Real applications rarely let you test the UI in isolation. You need a user account to exist, an order to be seeded, a feature flag flipped, before the UI check makes sense. BrowserBash's testmd v2 format, also new in v1.5.0, handles this by mixing deterministic API steps with UI Verify steps in a single file, executed one step at a time against a single browser session.

Add version: 2 to the frontmatter and you get two step types that never touch a model at all: API steps for setup (GET/POST/PUT/DELETE/PATCH a URL, optionally with a body, and Expect status N, optionally storing a response value as a variable), and Verify steps for checking the result through the UI. Consecutive plain-English steps in between still run as grouped, agent-judged blocks against the same page.

---
version: 2
---

# Order confirmation with seeded data

- POST /api/orders with body {"item": "widget", "qty": 2}
- Expect status 201, store $.id as 'orderId'
- Go to http://localhost:3000/orders/{{orderId}}
- Verify 'widget' text visible
- Verify url contains "{{orderId}}"

This matters a lot in a Cursor workflow because it lets you hand Cursor a single file that both prepares state and checks the outcome, rather than relying on the agent to improvise API calls inside a plain-English objective (which it can do, but less reliably and with a model call on every run).
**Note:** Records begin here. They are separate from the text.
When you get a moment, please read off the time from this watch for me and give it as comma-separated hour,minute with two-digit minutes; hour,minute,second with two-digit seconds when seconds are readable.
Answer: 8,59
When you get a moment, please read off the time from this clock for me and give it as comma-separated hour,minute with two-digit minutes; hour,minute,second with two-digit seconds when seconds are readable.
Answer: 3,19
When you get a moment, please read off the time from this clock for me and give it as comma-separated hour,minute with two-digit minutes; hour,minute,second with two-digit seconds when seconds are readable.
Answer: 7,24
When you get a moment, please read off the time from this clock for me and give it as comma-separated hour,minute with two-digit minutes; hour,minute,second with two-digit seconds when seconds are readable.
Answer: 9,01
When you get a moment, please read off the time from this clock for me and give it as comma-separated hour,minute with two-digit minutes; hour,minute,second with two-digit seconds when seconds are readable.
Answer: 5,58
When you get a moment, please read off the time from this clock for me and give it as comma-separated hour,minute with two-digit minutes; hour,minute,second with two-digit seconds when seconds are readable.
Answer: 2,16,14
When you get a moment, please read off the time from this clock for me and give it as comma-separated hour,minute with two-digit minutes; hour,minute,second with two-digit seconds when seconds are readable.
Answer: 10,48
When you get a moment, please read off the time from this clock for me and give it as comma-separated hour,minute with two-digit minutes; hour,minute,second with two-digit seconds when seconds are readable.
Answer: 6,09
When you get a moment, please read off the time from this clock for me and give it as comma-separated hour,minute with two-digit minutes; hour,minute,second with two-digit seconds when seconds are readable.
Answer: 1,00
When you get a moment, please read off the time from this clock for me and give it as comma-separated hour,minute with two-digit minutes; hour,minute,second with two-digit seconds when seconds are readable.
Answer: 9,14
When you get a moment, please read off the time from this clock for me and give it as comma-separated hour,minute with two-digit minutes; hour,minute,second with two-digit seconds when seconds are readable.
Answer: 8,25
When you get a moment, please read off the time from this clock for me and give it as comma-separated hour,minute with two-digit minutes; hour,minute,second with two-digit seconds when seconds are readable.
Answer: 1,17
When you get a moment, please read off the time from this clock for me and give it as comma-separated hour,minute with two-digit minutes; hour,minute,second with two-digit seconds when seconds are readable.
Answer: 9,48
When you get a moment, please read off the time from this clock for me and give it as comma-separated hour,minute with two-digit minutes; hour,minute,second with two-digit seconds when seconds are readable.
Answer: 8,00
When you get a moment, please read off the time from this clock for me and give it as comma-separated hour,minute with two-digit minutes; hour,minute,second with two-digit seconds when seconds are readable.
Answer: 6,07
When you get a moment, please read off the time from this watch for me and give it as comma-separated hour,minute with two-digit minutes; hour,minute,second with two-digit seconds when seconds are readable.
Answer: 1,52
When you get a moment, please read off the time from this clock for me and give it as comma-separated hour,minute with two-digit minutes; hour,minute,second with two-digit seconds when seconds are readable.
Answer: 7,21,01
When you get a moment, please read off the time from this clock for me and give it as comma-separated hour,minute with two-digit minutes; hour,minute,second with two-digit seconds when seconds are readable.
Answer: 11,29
One honest caveat: testmd v2 currently drives the builtin engine only, which needs ANTHROPIC_API_KEY or a compatible ANTHROPIC_BASE_URL gateway. It doesn't yet run directly on Ollama or OpenRouter, so if you're leaning on local models for everything else, v2 files are the one place you'll need a hosted key.

Saved logins so Cursor isn't logging in every single check

Every BrowserBash run starts a fresh browser context, so without saved sessions, Cursor's verification loop would re-do your login flow on every single check, which is slow and adds an extra point of failure that has nothing to do with the thing you're actually testing.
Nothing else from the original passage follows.